Knowledge, Skills & Abilities Required:
Excellent communication, organizational and problem solving skills Advanced Proficiency in the use of Microsoft Office (Excel, Access, PowerPoint and Word) and credentialing software Knowledge of accrediting and regulatory agencies as related to the Medical Staff, including (but not limited to) Joint Commission, DNV, HFAP, CMS, OSHA, NCQA and State and Federal Law and other standards and regulations, and hospital and system-wide policies regarding licensed independent practitioners in the hospital setting required. Must have proven track record of effective interactions with physicians and other health care professionals Ability to work effectively and independently. Demonstrated ability to effectively manage multiple priorities
License/Registration/Certification: None
Physical Requirements and Working Conditions:
This job description indicates the general nature and level of work expected of the incumbent. It is not designed to cover or contain a comprehensive listing of activities, duties or responsibilities required of the incumbent. Incumbent may be required to perform other related duties.

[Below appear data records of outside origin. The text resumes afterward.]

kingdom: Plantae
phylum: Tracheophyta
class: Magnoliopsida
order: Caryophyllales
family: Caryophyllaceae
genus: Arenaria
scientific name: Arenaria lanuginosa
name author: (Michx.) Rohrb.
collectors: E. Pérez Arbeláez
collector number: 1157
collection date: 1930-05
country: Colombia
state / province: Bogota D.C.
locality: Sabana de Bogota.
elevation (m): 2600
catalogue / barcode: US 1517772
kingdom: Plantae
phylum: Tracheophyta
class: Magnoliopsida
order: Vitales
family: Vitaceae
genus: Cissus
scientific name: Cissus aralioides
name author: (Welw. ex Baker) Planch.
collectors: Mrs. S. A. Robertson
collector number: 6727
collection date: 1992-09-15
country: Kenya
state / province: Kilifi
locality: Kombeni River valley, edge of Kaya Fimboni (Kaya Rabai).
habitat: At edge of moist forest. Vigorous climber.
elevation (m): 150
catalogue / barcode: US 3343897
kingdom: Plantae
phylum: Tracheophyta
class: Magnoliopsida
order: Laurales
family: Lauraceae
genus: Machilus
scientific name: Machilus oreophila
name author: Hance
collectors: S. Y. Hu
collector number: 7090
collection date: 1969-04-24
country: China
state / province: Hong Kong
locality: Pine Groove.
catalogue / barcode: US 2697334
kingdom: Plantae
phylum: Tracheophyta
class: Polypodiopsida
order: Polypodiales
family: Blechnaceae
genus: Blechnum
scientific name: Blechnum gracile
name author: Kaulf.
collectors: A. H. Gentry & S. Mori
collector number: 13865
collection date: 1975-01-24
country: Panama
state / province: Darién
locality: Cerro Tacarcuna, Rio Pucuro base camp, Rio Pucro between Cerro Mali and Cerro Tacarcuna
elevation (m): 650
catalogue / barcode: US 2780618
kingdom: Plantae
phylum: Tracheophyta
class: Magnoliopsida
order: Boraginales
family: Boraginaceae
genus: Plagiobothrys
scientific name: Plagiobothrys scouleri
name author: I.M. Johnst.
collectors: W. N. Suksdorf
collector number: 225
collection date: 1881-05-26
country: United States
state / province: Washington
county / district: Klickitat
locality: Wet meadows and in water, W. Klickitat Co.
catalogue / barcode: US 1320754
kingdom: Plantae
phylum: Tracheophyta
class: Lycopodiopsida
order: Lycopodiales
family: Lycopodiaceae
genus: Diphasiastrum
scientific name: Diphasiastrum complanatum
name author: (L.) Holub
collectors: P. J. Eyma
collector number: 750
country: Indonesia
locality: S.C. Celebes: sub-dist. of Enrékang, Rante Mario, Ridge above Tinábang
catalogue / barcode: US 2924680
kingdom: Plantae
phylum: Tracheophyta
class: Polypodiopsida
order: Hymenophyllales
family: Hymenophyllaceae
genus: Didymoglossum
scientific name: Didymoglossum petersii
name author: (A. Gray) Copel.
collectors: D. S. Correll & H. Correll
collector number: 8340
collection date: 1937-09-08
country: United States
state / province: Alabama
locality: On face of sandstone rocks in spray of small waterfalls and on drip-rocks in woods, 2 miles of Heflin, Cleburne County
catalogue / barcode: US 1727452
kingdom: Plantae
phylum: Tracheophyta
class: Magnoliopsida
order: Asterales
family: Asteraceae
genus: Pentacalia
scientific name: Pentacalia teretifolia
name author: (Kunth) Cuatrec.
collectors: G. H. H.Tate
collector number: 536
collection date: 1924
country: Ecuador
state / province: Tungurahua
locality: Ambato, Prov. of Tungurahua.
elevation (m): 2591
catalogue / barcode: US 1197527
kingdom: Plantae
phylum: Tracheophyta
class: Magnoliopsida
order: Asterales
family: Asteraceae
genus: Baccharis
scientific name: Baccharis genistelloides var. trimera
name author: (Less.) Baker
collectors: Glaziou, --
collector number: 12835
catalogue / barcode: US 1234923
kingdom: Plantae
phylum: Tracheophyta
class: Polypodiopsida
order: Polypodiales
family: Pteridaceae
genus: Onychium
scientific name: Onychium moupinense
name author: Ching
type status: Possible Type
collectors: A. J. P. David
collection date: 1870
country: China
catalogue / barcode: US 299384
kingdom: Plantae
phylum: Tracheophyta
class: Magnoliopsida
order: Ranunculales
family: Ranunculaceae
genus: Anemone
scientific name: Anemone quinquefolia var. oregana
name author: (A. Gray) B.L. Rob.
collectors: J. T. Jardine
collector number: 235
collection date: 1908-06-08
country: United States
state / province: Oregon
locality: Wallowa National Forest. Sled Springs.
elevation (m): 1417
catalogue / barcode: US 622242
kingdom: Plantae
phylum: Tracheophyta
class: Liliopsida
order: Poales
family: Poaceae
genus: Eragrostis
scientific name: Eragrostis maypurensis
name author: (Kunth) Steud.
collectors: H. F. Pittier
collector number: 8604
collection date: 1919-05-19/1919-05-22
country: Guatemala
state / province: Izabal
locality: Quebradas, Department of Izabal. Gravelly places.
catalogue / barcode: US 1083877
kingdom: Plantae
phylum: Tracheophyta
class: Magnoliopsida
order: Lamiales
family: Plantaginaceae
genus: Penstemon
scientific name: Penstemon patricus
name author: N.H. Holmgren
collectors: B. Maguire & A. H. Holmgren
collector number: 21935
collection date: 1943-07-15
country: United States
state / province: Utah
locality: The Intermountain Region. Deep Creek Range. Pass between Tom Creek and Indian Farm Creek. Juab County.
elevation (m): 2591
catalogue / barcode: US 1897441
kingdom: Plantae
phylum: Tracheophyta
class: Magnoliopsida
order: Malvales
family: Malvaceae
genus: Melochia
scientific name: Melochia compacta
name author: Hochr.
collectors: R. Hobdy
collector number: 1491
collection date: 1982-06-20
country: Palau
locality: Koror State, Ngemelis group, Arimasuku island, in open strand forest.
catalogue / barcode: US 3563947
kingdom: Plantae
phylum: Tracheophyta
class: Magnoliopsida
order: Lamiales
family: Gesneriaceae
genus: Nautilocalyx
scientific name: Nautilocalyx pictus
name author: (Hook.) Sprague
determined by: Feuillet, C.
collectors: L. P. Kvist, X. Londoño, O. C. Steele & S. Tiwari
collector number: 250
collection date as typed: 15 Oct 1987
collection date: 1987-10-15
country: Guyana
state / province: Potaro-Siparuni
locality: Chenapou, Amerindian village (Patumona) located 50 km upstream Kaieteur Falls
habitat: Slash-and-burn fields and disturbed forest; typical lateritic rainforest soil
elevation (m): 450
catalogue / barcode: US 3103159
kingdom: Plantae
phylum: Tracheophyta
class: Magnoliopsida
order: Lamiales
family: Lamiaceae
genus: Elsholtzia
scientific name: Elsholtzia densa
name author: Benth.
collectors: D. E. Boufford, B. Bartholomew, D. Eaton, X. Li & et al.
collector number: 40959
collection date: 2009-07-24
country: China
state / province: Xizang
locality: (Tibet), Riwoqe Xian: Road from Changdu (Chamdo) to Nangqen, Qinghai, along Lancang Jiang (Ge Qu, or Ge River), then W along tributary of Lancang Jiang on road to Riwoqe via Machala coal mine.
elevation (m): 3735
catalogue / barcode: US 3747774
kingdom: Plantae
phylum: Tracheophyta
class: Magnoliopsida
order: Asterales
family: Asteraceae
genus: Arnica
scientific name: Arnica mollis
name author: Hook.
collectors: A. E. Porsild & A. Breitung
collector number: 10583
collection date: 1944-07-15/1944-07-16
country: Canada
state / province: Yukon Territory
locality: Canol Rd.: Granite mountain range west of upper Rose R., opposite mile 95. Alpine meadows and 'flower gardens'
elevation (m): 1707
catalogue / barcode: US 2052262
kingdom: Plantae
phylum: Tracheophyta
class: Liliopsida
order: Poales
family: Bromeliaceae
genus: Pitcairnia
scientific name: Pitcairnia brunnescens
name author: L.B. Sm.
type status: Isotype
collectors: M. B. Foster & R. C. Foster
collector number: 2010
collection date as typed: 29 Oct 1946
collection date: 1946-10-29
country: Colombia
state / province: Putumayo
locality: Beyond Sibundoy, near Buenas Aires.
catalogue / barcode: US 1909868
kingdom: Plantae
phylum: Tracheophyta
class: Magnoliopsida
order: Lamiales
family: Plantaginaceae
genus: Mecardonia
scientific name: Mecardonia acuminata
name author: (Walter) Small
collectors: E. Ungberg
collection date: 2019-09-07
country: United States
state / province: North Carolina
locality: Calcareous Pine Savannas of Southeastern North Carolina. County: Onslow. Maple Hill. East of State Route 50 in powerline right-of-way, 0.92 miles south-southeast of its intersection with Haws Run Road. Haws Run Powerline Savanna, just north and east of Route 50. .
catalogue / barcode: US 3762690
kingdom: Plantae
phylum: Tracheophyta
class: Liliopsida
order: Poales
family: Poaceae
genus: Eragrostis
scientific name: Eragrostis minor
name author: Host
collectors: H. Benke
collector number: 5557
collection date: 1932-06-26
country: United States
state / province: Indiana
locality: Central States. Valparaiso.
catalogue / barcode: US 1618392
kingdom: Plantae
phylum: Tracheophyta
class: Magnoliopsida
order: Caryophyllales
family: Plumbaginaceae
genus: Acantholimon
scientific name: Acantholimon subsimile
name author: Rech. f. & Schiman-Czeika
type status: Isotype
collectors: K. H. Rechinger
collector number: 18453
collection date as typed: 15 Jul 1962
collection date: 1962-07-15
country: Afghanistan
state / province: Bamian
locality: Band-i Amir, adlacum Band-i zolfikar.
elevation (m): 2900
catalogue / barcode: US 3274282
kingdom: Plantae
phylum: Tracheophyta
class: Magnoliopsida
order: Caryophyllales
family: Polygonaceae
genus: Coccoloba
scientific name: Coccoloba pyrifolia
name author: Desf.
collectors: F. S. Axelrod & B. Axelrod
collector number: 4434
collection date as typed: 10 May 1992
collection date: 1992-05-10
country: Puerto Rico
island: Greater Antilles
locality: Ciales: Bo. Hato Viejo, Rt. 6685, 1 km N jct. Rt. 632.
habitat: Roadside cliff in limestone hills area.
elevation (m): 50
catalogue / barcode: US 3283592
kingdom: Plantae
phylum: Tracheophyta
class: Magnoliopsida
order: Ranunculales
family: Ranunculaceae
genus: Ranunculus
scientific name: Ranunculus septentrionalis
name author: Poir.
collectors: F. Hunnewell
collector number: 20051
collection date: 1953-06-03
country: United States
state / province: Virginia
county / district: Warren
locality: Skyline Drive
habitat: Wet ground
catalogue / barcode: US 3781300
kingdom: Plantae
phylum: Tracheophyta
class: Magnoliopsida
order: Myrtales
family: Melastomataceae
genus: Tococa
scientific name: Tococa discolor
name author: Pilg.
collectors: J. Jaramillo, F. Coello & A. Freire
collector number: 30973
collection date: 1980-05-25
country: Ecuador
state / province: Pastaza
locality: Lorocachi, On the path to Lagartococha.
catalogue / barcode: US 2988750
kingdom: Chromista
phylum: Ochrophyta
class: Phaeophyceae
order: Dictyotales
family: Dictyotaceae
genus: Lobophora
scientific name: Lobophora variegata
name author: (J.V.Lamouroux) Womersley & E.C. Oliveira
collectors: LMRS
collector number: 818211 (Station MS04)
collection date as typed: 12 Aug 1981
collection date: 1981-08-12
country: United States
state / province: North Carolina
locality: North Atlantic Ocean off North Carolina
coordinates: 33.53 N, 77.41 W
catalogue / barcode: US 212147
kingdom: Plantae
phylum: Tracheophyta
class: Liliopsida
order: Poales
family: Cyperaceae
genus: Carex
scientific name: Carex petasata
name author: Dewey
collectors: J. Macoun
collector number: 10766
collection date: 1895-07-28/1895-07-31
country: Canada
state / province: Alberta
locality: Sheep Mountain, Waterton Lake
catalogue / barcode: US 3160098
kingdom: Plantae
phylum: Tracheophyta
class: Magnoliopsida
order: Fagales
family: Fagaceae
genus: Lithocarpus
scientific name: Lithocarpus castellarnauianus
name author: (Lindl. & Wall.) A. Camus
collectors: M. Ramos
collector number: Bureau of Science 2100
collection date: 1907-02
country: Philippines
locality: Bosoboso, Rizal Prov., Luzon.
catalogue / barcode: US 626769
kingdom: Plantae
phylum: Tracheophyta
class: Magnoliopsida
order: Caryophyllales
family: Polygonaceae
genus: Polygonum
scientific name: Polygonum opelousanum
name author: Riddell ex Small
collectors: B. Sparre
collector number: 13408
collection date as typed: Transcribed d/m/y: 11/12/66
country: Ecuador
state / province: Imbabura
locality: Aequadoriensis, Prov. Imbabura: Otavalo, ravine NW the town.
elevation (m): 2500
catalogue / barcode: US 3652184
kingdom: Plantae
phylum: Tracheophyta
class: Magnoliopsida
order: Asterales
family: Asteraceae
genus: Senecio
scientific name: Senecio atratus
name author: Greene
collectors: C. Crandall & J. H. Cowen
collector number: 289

Aurora Health Care is the largest health system in Wisconsin and a national leader in clinical innovation, health outcomes, consumer experience and value-based care. The state’s largest private employer, the system serves patients across 17 hospitals, more than 70 pharmacies and more than 150 sites of care. Aurora Health Care, in addition to Advocate Health Care in Illinois and Atrium Health in the Carolinas, Georgia and Alabama, is now part of Advocate Health, the third-largest nonprofit, integrated health system in the United States. Committed to providing equitable care for all, Advocate Health provides nearly $5 billion in annual community benefits.